# I have room for 1 on 3-30



## Ron19 (Jan 8, 2009)

Going to try to round up some AJ's sat leaving from FWB. Pitch in a few $$ for gas. Bring what you want to eat and drink. Bring your own gear or use mine.


----------



## kahala boy (Oct 1, 2007)

Wish I could go Ron. got golf with 13 year old scheduled. Didn't know that you were Barbara's husband. Should have asked when we met because Cameron looked familiar. My wife Brenda is the ACS rep for the Navarre Relay......Good luck out there.....


----------



## L Hull (Jan 19, 2011)

I'd be on it if I didn't have to work all day. Good luck!


----------



## kingfisher#1 (Jul 4, 2012)

Hi Ron, Jeff (kingfisher#1) here from Kentucky...! Went out with 3 great trips with great guys on the forum back in June July last summer... Saw you posted for the 30th, are you thinking about headin out any time this week...? I'll be here until Sunday night...! My girlfriend has a house on Gulf Breeze proper and down for spring break week although here without my little bigman(Chase my son)...! Old salt here, been offshore a bunch, what is the NOAA forecast for the week...? Cheers, Jeff Krieg - on facebook...!


----------



## Ron19 (Jan 8, 2009)

kingfisher#1 said:


> Hi Ron, Jeff (kingfisher#1) here from Kentucky...! Went out with 3 great trips with great guys on the forum back in June July last summer... Saw you posted for the 30th, are you thinking about headin out any time this week...? I'll be here until Sunday night...! My girlfriend has a house on Gulf Breeze proper and down for spring break week although here without my little bigman(Chase my son)...! Old salt here, been offshore a bunch, what is the NOAA forecast for the week...? Cheers, Jeff Krieg - on facebook...!


 
Looks like the forecast is going downhill by midweek or I'd try for thurs or fri.
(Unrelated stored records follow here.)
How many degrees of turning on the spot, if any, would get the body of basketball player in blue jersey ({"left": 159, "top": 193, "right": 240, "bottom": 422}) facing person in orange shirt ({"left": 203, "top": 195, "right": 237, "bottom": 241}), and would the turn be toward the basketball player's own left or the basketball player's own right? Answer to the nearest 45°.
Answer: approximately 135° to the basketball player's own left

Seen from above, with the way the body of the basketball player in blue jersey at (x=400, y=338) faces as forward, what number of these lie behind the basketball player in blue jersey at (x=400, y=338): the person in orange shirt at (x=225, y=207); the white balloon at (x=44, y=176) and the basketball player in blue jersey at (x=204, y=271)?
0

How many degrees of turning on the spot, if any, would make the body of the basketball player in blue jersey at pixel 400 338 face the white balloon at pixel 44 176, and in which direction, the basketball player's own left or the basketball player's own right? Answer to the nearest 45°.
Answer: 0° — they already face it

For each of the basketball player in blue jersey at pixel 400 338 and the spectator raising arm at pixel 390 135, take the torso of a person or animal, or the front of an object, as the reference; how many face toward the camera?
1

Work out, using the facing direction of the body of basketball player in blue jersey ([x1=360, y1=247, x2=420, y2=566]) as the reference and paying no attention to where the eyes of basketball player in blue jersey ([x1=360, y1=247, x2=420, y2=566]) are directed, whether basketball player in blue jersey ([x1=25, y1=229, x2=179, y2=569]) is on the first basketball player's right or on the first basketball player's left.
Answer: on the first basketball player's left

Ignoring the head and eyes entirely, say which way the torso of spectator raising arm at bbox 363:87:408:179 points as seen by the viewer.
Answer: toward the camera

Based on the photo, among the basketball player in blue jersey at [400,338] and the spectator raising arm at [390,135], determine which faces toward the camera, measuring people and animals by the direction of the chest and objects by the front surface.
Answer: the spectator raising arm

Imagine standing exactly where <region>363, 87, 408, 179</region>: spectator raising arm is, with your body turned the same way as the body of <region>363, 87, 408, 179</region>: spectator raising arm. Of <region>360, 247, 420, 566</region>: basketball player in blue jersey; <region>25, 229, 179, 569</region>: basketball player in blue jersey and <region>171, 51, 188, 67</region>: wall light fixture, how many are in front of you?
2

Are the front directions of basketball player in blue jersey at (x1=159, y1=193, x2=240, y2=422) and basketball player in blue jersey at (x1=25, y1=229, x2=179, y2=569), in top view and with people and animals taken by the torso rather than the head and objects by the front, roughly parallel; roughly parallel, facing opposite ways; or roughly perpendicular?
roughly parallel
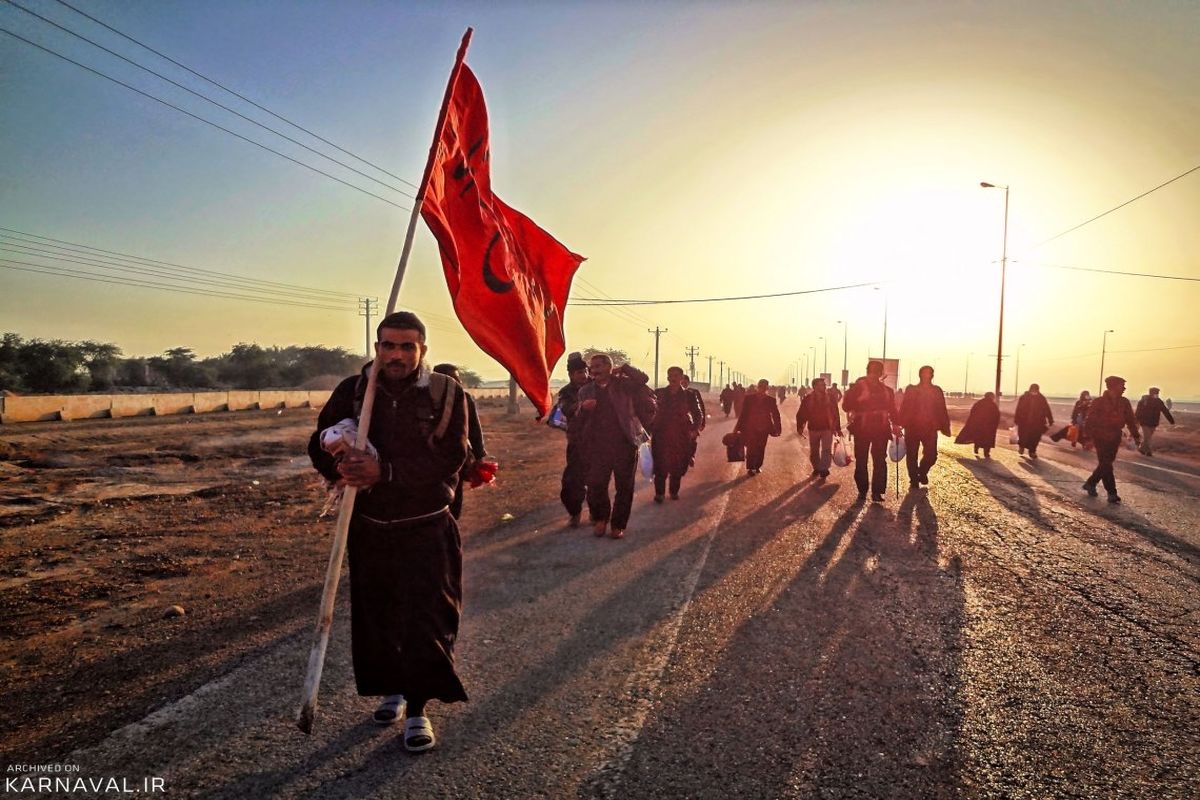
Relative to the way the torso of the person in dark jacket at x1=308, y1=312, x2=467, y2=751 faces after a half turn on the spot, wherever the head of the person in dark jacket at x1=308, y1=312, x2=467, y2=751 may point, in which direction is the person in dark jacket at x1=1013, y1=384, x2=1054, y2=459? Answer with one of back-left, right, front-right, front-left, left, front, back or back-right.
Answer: front-right

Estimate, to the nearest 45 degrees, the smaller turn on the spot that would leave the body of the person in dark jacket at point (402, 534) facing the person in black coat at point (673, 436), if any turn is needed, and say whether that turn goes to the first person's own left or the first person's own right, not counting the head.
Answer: approximately 135° to the first person's own left

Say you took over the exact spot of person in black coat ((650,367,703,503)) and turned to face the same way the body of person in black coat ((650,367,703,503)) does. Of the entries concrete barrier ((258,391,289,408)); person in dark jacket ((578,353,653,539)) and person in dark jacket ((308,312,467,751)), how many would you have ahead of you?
2

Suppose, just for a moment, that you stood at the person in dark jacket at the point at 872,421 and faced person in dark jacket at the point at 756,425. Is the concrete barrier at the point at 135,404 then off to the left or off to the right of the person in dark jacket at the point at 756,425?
left

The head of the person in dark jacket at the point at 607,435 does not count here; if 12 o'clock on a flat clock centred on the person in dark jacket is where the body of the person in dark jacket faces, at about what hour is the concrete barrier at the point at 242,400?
The concrete barrier is roughly at 5 o'clock from the person in dark jacket.

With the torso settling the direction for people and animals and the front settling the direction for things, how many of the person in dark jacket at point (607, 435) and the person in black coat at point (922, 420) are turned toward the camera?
2

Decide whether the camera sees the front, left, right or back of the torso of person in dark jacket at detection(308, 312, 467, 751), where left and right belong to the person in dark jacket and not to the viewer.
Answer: front

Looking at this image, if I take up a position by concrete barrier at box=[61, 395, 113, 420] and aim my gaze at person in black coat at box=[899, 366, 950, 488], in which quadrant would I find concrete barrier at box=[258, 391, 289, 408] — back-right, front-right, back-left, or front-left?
back-left

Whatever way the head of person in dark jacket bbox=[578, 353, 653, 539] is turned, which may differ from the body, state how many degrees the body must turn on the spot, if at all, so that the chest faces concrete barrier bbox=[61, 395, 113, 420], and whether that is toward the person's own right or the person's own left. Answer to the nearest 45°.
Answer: approximately 135° to the person's own right

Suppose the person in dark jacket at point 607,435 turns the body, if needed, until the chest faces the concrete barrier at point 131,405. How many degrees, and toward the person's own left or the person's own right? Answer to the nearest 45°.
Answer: approximately 135° to the person's own right
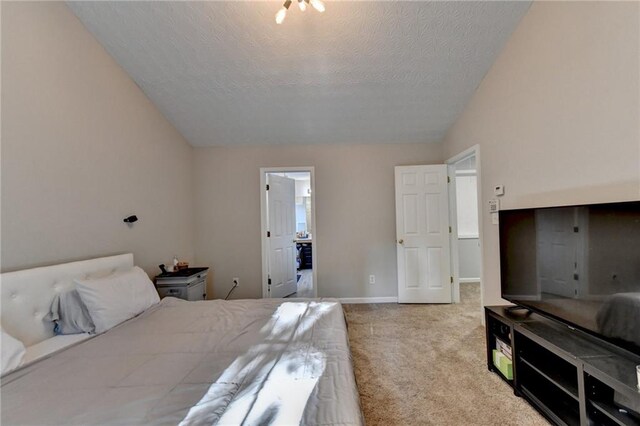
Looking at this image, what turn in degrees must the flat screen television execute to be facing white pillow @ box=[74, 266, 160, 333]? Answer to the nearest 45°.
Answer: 0° — it already faces it

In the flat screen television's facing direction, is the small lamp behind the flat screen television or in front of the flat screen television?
in front

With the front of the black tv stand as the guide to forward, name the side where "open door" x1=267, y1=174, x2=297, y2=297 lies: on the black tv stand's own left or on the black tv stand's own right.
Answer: on the black tv stand's own right

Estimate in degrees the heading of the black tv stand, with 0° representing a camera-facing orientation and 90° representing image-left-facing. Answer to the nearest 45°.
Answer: approximately 45°

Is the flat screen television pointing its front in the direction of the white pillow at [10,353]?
yes

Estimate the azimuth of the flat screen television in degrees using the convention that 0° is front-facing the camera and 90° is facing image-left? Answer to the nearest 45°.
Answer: approximately 45°

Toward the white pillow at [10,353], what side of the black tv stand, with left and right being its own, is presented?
front

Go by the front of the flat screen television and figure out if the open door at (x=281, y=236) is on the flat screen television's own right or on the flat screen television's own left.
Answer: on the flat screen television's own right

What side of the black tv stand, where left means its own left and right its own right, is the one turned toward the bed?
front

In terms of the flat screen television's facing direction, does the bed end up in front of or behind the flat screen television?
in front

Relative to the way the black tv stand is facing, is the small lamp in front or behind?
in front

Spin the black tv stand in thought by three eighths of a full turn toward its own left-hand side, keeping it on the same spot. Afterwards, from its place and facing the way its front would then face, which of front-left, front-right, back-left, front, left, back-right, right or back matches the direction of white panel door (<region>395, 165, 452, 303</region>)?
back-left
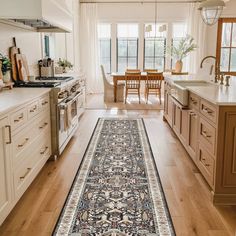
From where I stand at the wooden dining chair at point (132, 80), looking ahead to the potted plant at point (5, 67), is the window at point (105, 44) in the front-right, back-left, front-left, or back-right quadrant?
back-right

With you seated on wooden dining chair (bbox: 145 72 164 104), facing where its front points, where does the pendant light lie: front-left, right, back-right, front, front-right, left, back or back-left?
back

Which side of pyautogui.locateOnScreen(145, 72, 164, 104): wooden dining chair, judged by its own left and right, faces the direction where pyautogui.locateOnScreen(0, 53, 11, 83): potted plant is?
back

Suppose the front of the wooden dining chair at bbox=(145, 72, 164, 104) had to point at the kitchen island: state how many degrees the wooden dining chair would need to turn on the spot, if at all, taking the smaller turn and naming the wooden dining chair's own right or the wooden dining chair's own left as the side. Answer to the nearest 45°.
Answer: approximately 180°

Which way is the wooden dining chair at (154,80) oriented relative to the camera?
away from the camera

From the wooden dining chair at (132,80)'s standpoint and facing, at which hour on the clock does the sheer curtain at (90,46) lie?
The sheer curtain is roughly at 11 o'clock from the wooden dining chair.

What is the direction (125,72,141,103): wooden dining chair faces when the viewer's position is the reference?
facing away from the viewer

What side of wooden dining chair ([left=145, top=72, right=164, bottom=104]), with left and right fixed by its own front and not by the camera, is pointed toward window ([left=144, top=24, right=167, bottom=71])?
front

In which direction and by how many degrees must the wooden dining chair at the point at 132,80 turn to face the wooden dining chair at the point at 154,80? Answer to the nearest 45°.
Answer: approximately 90° to its right

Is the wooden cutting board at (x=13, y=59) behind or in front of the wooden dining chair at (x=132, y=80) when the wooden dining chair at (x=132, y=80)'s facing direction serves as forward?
behind

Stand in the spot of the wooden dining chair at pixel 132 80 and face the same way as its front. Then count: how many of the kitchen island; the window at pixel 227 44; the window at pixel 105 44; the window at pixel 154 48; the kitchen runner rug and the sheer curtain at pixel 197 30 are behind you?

Feel free to hit me next time your in town.


----------



## kingfisher#1 (Jul 4, 2012)

Hi Ron, thank you for the shout back...! I will friend you so I can keep track, cool...? Hopefully talk to you sooner than later. BTW, how is the bite in April...? For future reference, my number is 502-432-3159...! Cheers, Jeff


----------